The first two ones are the ability to define subarrays and subkernels, which distribute kernels on different devices. In this paper we extend an existing framework for the programming of accelerators called Heterogeneous Programming Library (HPL) with three kinds of improvements that facilitate these tasks. In addition, when devices with different characteristics participate in a computation, optimally distributing the work among them is not trivial. Multi-device applications require to distribute kernel executions and, even worse, arrays portions that must be kept coherent among the different device memories and the host memory.
![cudalaunch nvprof cudalaunch nvprof](https://files.speakerdeck.com/presentations/c4210f2fa76e4a59abeb690cf39d3d8c/slide_46.jpg)
Heterogeneous devices require much more work from programmers than traditional CPUs, particularly when there are several of them, as each one has its own memory space.
![cudalaunch nvprof cudalaunch nvprof](https://files.speakerdeck.com/presentations/c4210f2fa76e4a59abeb690cf39d3d8c/slide_45.jpg)

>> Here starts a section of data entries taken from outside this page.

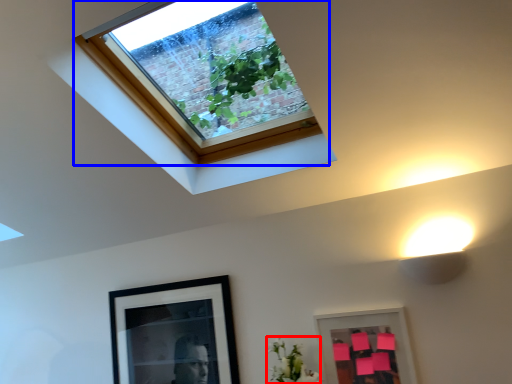
Question: Among these objects, which one is nearest to the camera, flower (highlighted by a red box) or window (highlighted by a blue box)?

Choices:
 (A) flower
 (B) window

Answer: (B)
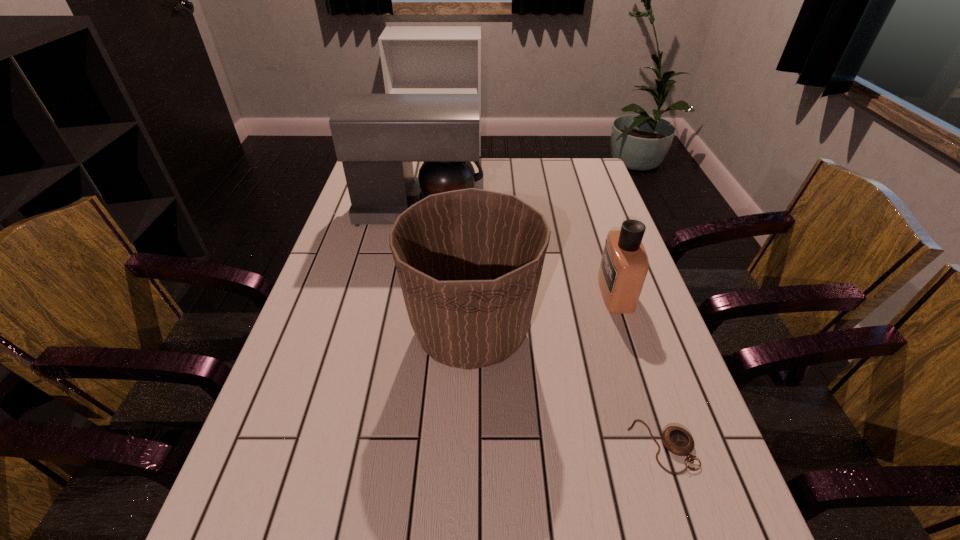
Where is `free spot between the pocket watch and the second shortest object`? free spot between the pocket watch and the second shortest object is located at coordinates pyautogui.click(x=639, y=369).

Where is `blank region between the flowerpot and the pocket watch`? The width and height of the screenshot is (960, 540). blank region between the flowerpot and the pocket watch is located at coordinates (566, 389).

Choose which object is the nearest neighbor to the second shortest object. Please provide its 2D coordinates. Your answer should be formatted as a tuple, i.e. [(x, y)], where the tuple contains the x and y coordinates of a point satisfying the conditions above.

[(469, 261)]

Image resolution: width=960 pixels, height=540 pixels. What are the coordinates of `the third closest object relative to the pocket watch` in the screenshot? It's located at (377, 137).

At what (x,y) coordinates should I click in order to perform the action: click on free point that satisfies the following two spatial constraints: 1. on the carafe side of the flowerpot; 2. on the right side of the coffee maker. Please return your answer as a coordinate pair (x, y). Image resolution: width=960 pixels, height=540 pixels. Looking at the image, I should click on (398, 332).

Locate an element on the screen. The image size is (960, 540). vacant position in the image that satisfies the following two spatial constraints: 1. on the carafe side of the nearest object; 2. on the left side of the farthest object is located at coordinates (377, 446).

Where is `vacant region that satisfies the following two spatial constraints: 1. on the back side of the flowerpot; 2. on the carafe side of the coffee maker`? This screenshot has width=960, height=540. vacant region that satisfies the following two spatial constraints: 1. on the back side of the flowerpot; 2. on the carafe side of the coffee maker is located at coordinates (474, 208).

I want to click on free space that satisfies the following two spatial constraints: 1. on the carafe side of the shortest object; 2. on the right side of the coffee maker, so click(x=377, y=446).

This screenshot has height=540, width=960. In order to click on free space that satisfies the following two spatial constraints: 1. on the carafe side of the coffee maker; 2. on the right side of the nearest object in this screenshot , I will do [377, 446].

Locate an element on the screen. free spot that satisfies the following two spatial constraints: 1. on the carafe side of the nearest object; 2. on the right side of the farthest object is located at coordinates (377, 446).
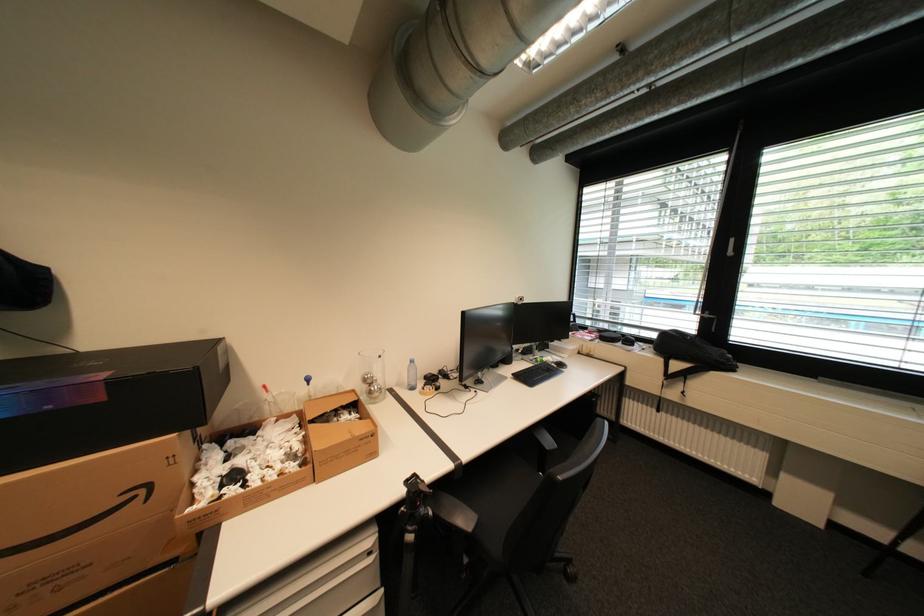
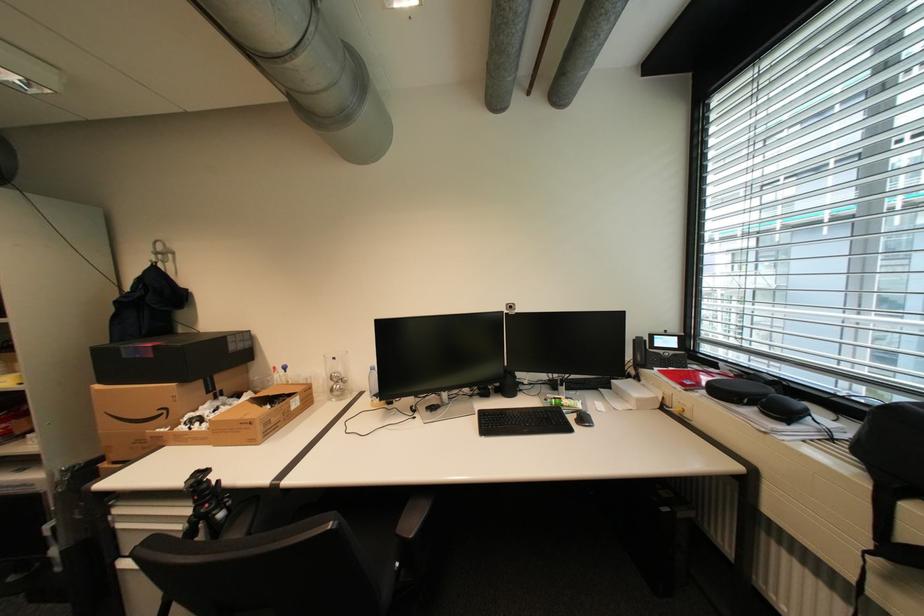
The point at (151, 491) is marked in the first image. Where is the corresponding point in the second image?

(174, 411)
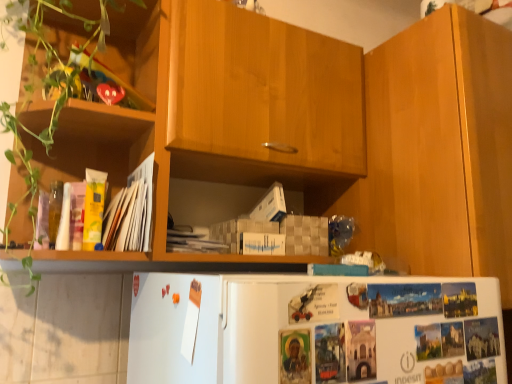
Question: Is green matte plant at left located within yellow paper at left?

Choices:
 (A) no
 (B) yes

Answer: (A)

Question: Does yellow paper at left have a greater height compared to green matte plant at left?

Choices:
 (A) no
 (B) yes

Answer: (A)

Question: From the image's perspective, is yellow paper at left beneath green matte plant at left?

Choices:
 (A) no
 (B) yes

Answer: (B)

Question: Is yellow paper at left aimed at green matte plant at left?

Choices:
 (A) yes
 (B) no

Answer: (B)

Question: Is the depth of yellow paper at left greater than that of green matte plant at left?

Choices:
 (A) yes
 (B) no

Answer: (A)

Question: From the image's perspective, is yellow paper at left on green matte plant at left?

Choices:
 (A) no
 (B) yes

Answer: (A)

Question: Is green matte plant at left in contact with wooden cabinet at right?

Choices:
 (A) yes
 (B) no

Answer: (B)

Question: Can you confirm if green matte plant at left is smaller than wooden cabinet at right?

Choices:
 (A) yes
 (B) no

Answer: (A)

Question: From the image's perspective, would you say green matte plant at left is positioned over wooden cabinet at right?

Choices:
 (A) no
 (B) yes

Answer: (B)

Question: Considering the relative sizes of green matte plant at left and wooden cabinet at right in the image provided, is green matte plant at left wider than wooden cabinet at right?

Choices:
 (A) yes
 (B) no

Answer: (B)

Question: Is the depth of green matte plant at left less than that of wooden cabinet at right?

Choices:
 (A) no
 (B) yes

Answer: (B)

Question: Can you confirm if green matte plant at left is shorter than wooden cabinet at right?

Choices:
 (A) yes
 (B) no

Answer: (B)

Question: From a real-world perspective, is green matte plant at left positioned over yellow paper at left based on gravity?

Choices:
 (A) yes
 (B) no

Answer: (A)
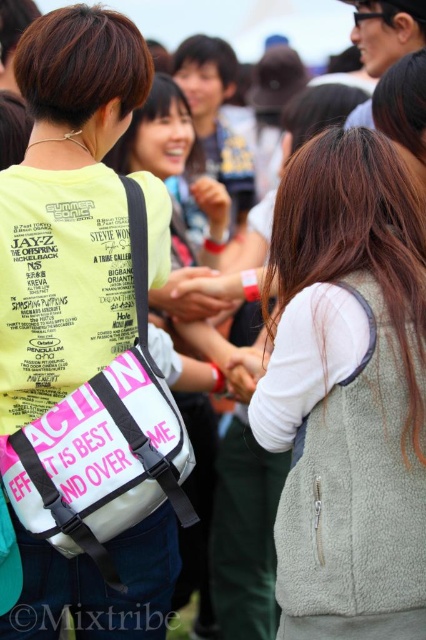
Is white matte backpack at center below smooth skin hand at center?

Yes, white matte backpack at center is below smooth skin hand at center.

Between white matte backpack at center and smooth skin hand at center, which one has more height?

Standing taller between the two is white matte backpack at center.

Between point (204, 634) and point (172, 284), which one is positioned in front?

Point (172, 284) is in front.

Where is `white matte backpack at center`? The width and height of the screenshot is (426, 640). white matte backpack at center is located at coordinates (198, 509).

How much distance is there between smooth skin hand at center and white matte hand at center?

smooth skin hand at center and white matte hand at center are 3.68 feet apart.

Which of these two, smooth skin hand at center or white matte hand at center, stands shorter?

Standing shorter between the two is white matte hand at center.

In order to click on smooth skin hand at center in this screenshot , I will do `click(187, 298)`.

Is point (170, 278) positioned in front of point (190, 188)?

Yes, point (170, 278) is closer to viewer.

Is point (155, 289) positioned behind point (199, 198)?

No, (155, 289) is closer to viewer.

Is point (181, 298) positioned before point (227, 208)?

Yes, it is in front of point (227, 208).

The width and height of the screenshot is (426, 640). In order to click on smooth skin hand at center in this screenshot , I will do `click(187, 298)`.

Several existing sections have been updated to reflect recent changes. The following new topics were added: GPU architecture especially highlighting new features of NVIDIA Pascal, OpenCL Programming, OpenMP 4.x Offloading. The GPGPU Best Practice Guide is based on the PRACE-2IP GPGPU Best Practice Mini-Guide. Focus is given to NVIDIA GPUs, which are most widespread today.
CUDALAUNCH NVPROF HOW TO
The guide includes information on how to get started with programming GPUs, which cannot be used in isolation but only as "accelerators" in conjunction with CPUs, and how to get good performance. They offer advantages over traditional CPUs because they have greater computational capability and use high-bandwidth memory systems (with memory bandwidth being the main bottleneck for many scientific applications). GPUs were originally developed for computer gaming and other graphical tasks, but for many years have been exploited for general purpose computing across a number of areas. This Best Practice Guide describes general purpose computation on Graphics Processing Units (GPUs).